The sale of consumer goods online is a constantly growing trend, and many consumer food producers...
The sale of consumer goods online is a constantly growing trend, and many consumer food producers consider online sales as providing easy access to global markets.
In general, one of the most welcome and recognised advantages of online sales and distribution is more direct access to customers. Eliminating the middleman lowers costs and allows customers to buy products at a lower price. While it is undoubtedly a significant advantage in the case of commodities and mass products, there are some hurdles when it comes to specialised and branded products.
We have identified three of the most important hurdles to selling consumer food products. These factors can be expected to intensify as distribution shifts online.
Eliminating the middleman does not make their functions disappear. The value of intermediary distributors is usually not only in connecting two parties. They also handle critical information about their markets and distribution networks.
While information systems can provide you with structured data and analysis, decision-making and business management are still functions that come with risks and costs. Knowledgeable decision-making is based on market research and experience. If there are no third parties to fill these roles, then suppliers have to. Market information – knowledge of your customers, partners and rivals – is the basis of effective marketing.
In brick-and-mortar supermarkets, customers can only choose from a preselected range of products. In other words, the suppliers of these products compete with a limited number of rivals on the shelves.
In contrast, online sales platforms can list a virtually endless number of products. As a result, products need to be more distinct and easier to understand. To achieve this, suppliers need to develop specific marketing strategies.
In the case of traditional offline distribution, it is enough for a supplier to convince a local distributor to place an order for a considerable amount of stock. Convincing customers to actually buy the product generally remains the task of the retailer – at least to the extent of stock.

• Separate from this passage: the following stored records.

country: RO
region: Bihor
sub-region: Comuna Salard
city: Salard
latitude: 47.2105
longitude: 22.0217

In online retailing, distributors do not have to purchase stock or keep any inventory of a product to offer it to their customers. Accordingly, if online retailers do not have to take this risk, it becomes the job of the supplier to find ways to appeal to its potential customers. In the case of overseas online sales, it is essential to gain an in-depth understanding of the needs of the target markets and to find ways to satisfy them. Knowing your target market is the first step to successful marketing.
For many suppliers, marketing means only promotions and advertising. But as a basic concept, marketing means understanding your existing and potential customers and successfully addressing their needs. It provides the basis for all sales activities. Sales without marketing is like making your product available in a shop without knowing who your customers are or how they would actually buy it.

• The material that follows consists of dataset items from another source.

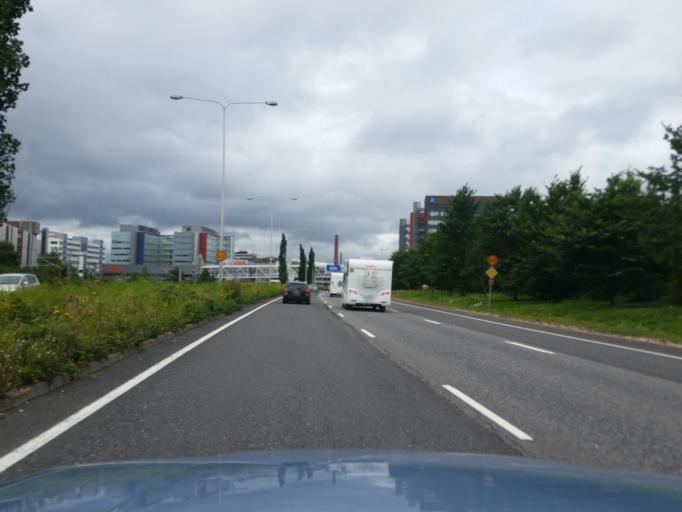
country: FI
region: Varsinais-Suomi
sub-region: Turku
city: Turku
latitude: 60.4476
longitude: 22.3024
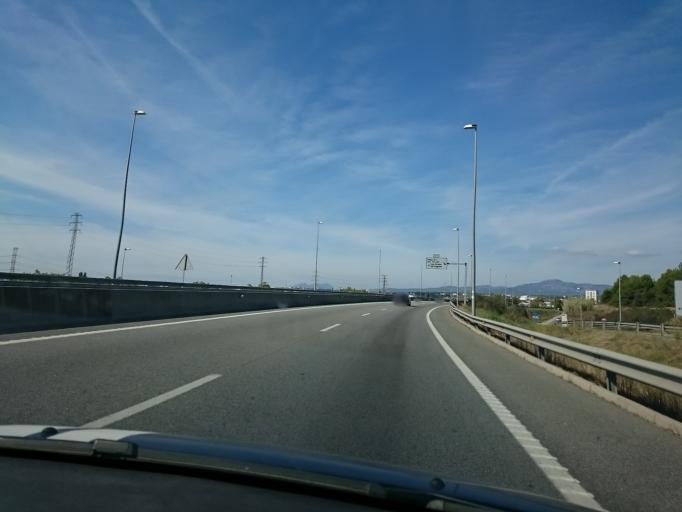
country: ES
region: Catalonia
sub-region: Provincia de Barcelona
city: Santa Perpetua de Mogoda
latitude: 41.5313
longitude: 2.1989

Branded food producers can achieve greater success in overseas markets if they explore the needs of their local target customers and keep tabs on the local competition. Information-based decision-making and localised marketing is essential when selling branded food products successfully.

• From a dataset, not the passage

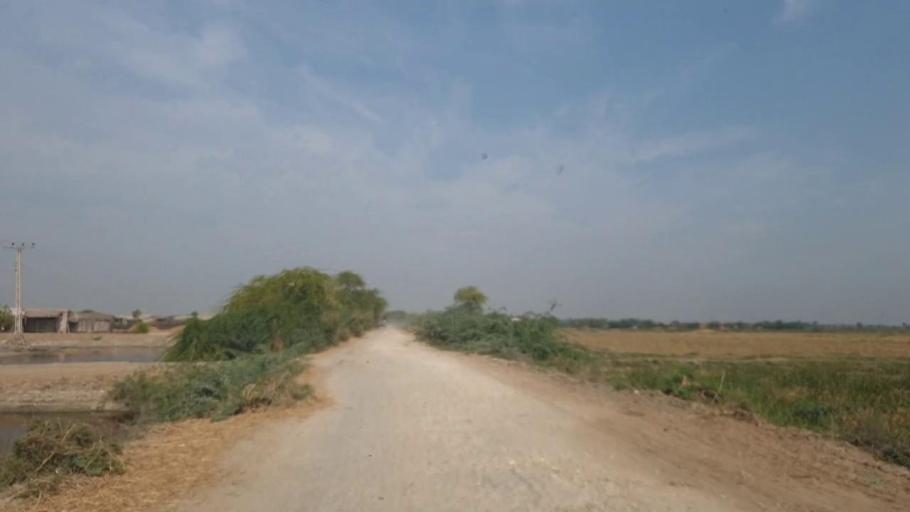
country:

Online distribution connects suppliers with their customers directly. It happens regardless of the location, even if the target customers are on the other side of the globe. This freedom of access provides customers with much wider product choices than offline store offerings.
Online shops do not need to commit financially to buying the products they want to offer customers. They are therefore not interested in marketing every brand that they put on display. Without the middleman, suppliers need to become more competitive so that they can attract potential customers directly. This is especially true in the overseas distribution of branded food products because most such products are designed to meet the needs of consumers in the country of origin.
To grow sales of branded food products using online distribution channels and compete successfully in international markets, suppliers need to ensure they have an excellent understanding of their potential overseas customers and improve their local marketing efforts. We can therefore expect to see increasing demand for localised marketing expertise as online distribution and sales gain ground worldwide.